**Tâches à réaliser:**
- A) Recopiez le passage du texte sur la méthode Hollande qui s'ouvre sur les mots contenant « L’un dans la » et se ferme sur « deux visages trouvent-ils à s’accorder? ».
- B) D'après le texte sur la méthode Hollande, pour quoi le gouvernement était-il connu ?

**Extrait de page:**
● ● ● ●
La méthode Hollande à l’épreuve du pouvoir

Le double visage du socialisme français

Le double visage du socialisme français
François Hollande est imprégné de la méthode mitterrandienne vieille de trente ans et, malgré le passage  à l'ère du numérique et de la globalisation,  il croit toujours en la vertu du temps: pourtant, le changement s'opère jusqu'ici sans celui qui prétend l'incarner: le présent se rebelle et le bouscule. Comment Hollande pourrait-il donc préparer l'avenir?

Le poids  de l'impréparation

D'entrée, son amateurisme a déconsidéré le président par défaut.
Et il a confirmé le sentiment d'inadaptation à la tâche par la constitution d'un gouvernement chaotique d'apprentis, une ligne fluctuante et une accumulation de cbavures et de reculades.

La Syrie et le cafouillage sans précédent sur la "pause fiscale viennent de faire ressurgir l’image d’un président à deux visages. 
L’un dans la posture: déterminé, voire martial, dès qu’il s’agit de conduire les affaires extérieures du pays, voire de s'ingérer, notamment en Afrique, mais posture faussée par son suivisme en Syrie. L’autre dans l'ambiguïté: frileux et indécis sur la scène nationale. Le gouvernement était connu pour ses "couacs " de communication, François Hollande pour sa méthode de l’ajustement politique permanent. Or, le mal se révèle plus profond qu'il n'y paraissait dès lors qu'il aborde le dossier des impôts :  à défaut de boussole et de ligne politique ferme, le ­président navigue au gré des injonctions parlementaires et des pressions syndicales qu' il favorise par le "dialogue", au point que le gouvernement désorienté peine à montrer la direction. Chaque note vire au couac . La dissonance est devenue continue.

C
es deux visages trouvent-ils à s’accorder?
● ● ● ●
[Enregistrements contenus dans un jeu de données]
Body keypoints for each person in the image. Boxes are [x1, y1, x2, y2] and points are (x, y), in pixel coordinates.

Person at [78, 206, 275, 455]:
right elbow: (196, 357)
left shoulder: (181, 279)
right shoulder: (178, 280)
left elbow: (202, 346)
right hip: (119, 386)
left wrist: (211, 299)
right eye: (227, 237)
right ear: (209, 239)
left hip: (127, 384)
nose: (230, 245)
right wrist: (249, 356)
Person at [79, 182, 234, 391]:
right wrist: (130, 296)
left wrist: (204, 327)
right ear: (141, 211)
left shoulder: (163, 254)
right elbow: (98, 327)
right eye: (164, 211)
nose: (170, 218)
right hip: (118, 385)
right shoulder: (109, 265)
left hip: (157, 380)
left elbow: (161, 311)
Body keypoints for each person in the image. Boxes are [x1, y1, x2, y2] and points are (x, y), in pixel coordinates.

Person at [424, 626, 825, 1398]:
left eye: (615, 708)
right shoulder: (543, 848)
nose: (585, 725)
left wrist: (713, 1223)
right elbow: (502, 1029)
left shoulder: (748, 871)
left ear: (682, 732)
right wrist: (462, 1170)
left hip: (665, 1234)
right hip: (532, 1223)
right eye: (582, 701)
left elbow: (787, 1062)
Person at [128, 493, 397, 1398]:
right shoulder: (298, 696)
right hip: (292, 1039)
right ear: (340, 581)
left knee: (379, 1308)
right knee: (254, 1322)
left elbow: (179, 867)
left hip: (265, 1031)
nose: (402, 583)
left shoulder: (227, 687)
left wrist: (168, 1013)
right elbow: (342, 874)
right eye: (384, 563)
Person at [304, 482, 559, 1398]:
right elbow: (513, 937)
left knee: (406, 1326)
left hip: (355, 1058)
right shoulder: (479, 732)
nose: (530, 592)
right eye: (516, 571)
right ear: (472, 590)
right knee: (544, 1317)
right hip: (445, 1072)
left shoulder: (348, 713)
● ● ● ●
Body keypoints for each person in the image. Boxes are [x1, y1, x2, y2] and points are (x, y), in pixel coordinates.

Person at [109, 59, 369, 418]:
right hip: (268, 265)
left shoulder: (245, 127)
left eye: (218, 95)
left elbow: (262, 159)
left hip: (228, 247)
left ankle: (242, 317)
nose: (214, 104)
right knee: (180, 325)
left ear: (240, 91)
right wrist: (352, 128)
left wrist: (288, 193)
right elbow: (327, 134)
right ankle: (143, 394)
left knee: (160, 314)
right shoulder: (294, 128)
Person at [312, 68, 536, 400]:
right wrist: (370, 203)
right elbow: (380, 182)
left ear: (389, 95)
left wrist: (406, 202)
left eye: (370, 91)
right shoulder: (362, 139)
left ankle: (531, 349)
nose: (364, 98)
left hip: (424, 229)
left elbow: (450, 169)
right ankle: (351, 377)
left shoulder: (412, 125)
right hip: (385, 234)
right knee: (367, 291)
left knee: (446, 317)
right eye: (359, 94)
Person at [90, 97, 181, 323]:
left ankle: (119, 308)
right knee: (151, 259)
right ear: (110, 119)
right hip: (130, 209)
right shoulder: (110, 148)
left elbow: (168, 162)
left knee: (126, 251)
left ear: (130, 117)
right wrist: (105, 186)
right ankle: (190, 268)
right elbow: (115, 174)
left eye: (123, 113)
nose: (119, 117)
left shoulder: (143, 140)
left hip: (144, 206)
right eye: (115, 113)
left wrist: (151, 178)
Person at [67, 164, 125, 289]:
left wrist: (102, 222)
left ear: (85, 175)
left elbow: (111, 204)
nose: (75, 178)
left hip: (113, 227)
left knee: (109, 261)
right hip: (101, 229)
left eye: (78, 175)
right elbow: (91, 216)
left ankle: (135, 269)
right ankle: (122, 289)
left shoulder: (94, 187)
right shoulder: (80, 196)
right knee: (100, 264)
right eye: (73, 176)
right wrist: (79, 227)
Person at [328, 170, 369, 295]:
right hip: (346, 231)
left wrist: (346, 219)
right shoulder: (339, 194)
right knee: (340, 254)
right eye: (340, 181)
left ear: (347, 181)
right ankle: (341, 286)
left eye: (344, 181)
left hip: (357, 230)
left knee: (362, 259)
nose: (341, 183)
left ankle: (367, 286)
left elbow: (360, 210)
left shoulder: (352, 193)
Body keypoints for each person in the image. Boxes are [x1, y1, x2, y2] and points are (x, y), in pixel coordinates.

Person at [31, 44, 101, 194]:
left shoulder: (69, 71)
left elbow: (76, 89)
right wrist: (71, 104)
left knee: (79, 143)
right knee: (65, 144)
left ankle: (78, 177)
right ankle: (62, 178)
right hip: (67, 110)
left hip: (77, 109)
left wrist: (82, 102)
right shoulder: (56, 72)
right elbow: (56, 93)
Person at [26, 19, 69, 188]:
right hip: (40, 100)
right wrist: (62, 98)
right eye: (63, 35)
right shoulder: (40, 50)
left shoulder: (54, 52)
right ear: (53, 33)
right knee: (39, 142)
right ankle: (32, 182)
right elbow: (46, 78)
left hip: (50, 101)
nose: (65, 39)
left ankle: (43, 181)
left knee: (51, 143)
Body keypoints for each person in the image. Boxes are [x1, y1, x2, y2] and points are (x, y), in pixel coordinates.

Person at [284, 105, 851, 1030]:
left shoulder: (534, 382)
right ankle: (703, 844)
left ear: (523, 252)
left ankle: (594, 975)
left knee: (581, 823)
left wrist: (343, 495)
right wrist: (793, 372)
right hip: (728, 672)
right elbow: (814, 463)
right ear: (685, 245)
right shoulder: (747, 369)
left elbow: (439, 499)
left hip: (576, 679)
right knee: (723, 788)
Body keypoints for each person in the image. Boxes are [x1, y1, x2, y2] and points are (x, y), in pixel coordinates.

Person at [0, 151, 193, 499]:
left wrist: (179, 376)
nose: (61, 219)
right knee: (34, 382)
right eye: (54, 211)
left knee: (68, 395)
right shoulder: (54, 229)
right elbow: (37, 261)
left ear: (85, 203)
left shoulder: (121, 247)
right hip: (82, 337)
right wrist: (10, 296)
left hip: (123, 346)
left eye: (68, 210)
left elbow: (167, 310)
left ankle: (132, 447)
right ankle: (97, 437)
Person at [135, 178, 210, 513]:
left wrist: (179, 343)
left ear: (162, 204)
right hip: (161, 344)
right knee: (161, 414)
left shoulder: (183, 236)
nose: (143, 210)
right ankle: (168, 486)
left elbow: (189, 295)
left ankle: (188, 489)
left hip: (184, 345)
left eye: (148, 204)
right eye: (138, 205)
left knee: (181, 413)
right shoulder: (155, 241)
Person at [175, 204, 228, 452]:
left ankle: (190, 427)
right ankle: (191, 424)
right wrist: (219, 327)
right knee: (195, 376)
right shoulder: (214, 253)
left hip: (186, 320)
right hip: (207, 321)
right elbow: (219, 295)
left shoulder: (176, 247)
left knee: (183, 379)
● ● ● ●
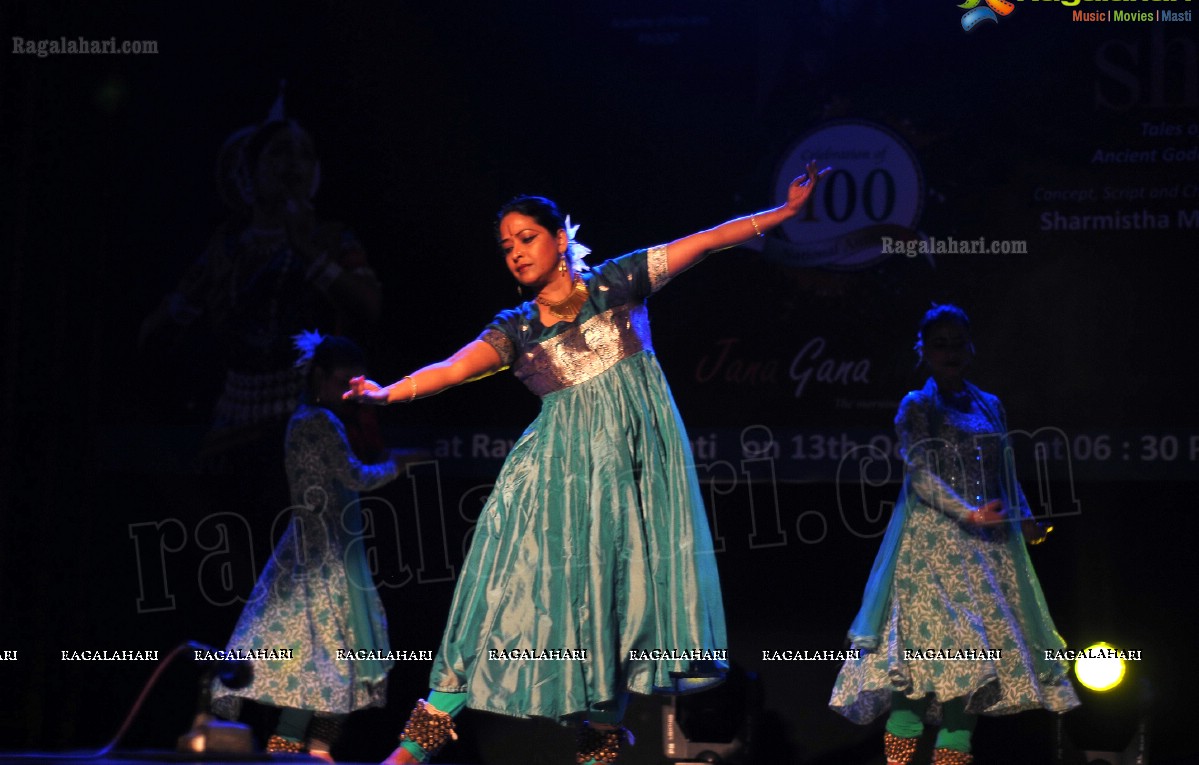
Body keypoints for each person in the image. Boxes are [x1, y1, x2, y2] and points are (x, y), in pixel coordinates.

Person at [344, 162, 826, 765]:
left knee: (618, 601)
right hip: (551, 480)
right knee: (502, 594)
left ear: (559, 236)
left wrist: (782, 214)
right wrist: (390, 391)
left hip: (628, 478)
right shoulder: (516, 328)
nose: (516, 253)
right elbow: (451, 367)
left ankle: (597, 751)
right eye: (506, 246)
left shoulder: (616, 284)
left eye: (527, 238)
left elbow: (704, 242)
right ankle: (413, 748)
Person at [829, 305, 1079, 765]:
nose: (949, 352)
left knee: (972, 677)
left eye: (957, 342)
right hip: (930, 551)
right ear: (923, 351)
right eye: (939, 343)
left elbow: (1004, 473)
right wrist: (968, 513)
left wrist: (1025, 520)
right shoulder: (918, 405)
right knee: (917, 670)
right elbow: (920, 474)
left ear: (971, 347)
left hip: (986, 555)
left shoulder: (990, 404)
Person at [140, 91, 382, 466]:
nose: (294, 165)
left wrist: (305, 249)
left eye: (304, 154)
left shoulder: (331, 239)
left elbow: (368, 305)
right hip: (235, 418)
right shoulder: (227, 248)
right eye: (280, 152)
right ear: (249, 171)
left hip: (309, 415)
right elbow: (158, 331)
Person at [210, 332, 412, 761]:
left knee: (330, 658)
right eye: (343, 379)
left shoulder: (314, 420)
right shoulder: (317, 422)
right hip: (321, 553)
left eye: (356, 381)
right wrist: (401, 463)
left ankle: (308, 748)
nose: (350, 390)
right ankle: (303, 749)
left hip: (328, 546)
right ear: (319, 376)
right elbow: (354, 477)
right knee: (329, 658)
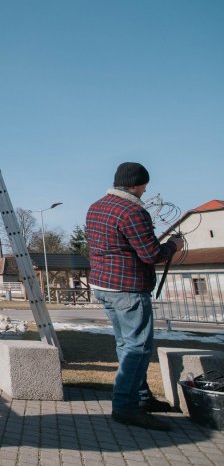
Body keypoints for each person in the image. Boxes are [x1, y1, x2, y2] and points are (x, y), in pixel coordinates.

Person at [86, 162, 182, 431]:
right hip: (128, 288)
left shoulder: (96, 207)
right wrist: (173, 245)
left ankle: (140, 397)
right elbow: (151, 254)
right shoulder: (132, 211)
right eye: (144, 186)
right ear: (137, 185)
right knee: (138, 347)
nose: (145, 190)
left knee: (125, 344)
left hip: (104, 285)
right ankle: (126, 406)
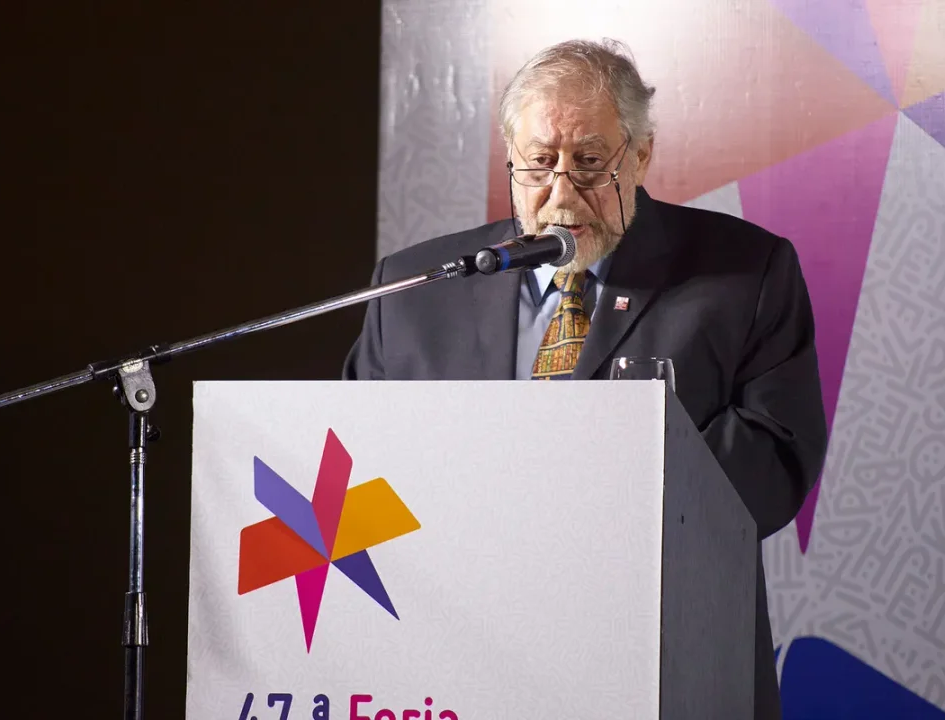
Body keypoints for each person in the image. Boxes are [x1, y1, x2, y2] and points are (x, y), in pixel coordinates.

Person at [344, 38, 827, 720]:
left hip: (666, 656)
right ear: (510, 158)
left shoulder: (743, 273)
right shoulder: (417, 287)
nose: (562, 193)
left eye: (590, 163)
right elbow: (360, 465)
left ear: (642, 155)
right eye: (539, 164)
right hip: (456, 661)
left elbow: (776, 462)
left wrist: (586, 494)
● ● ● ●
**Réponses numérotées:**
- A)
L’un dans la posture: déterminé, voire martial, dès qu’il s’agit de conduire les affaires extérieures du pays, voire de s'ingérer, notamment en Afrique, mais posture faussée par son suivisme en Syrie. L’autre dans l'ambiguïté: frileux et indécis sur la scène nationale. Le gouvernement était connu pour ses "couacs " de communication, François Hollande pour sa méthode de l’ajustement politique permanent. Or, le mal se révèle plus profond qu'il n'y paraissait dès lors qu'il aborde le dossier des impôts :  à défaut de boussole et de ligne politique ferme, le ­président navigue au gré des injonctions parlementaires et des pressions syndicales qu' il favorise par le "dialogue", au point que le gouvernement désorienté peine à montrer la direction. Chaque note vire au couac . La dissonance est devenue continue.

C
es deux visages trouvent-ils à s’accorder?

- B) Pour ses « couacs » de communication.